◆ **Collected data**
****************
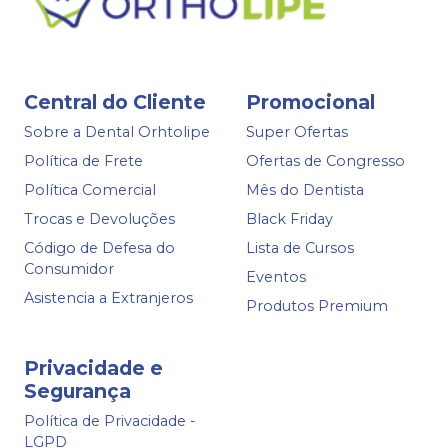
Central do Cliente
Promocional
Sobre a Dental Orhtolipe
Super Ofertas
Política de Frete
Ofertas de Congresso
Política Comercial
Mês do Dentista
Trocas e Devoluções
Black Friday
Código de Defesa do
Lista de Cursos
Consumidor
Eventos
Asistencia a Extranjeros
Produtos Premium
Privacidade e
Segurança
Política de Privacidade -
LGPD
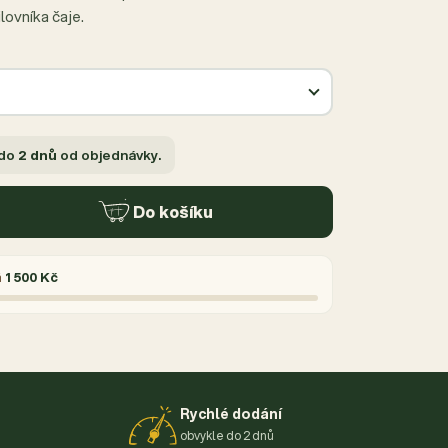
lovníka čaje.
 do
2 dnů
od objednávky.
Do košíku
á
1 500 Kč
Rychlé dodání
obvykle do 2 dnů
****************
◆ **WORK ORDER**
Reproduce every line of text from the listing above character for character, leaving out the pictures.

◆ **RESPONSE BELOW**
Central do Cliente
Promocional
Sobre a Dental Orhtolipe
Super Ofertas
Política de Frete
Ofertas de Congresso
Política Comercial
Mês do Dentista
Trocas e Devoluções
Black Friday
Código de Defesa do
Lista de Cursos
Consumidor
Eventos
Asistencia a Extranjeros
Produtos Premium
Privacidade e
Segurança
Política de Privacidade -
LGPD
lovníka čaje.
 do
2 dnů
od objednávky.
Do košíku
á
1 500 Kč
Rychlé dodání
obvykle do 2 dnů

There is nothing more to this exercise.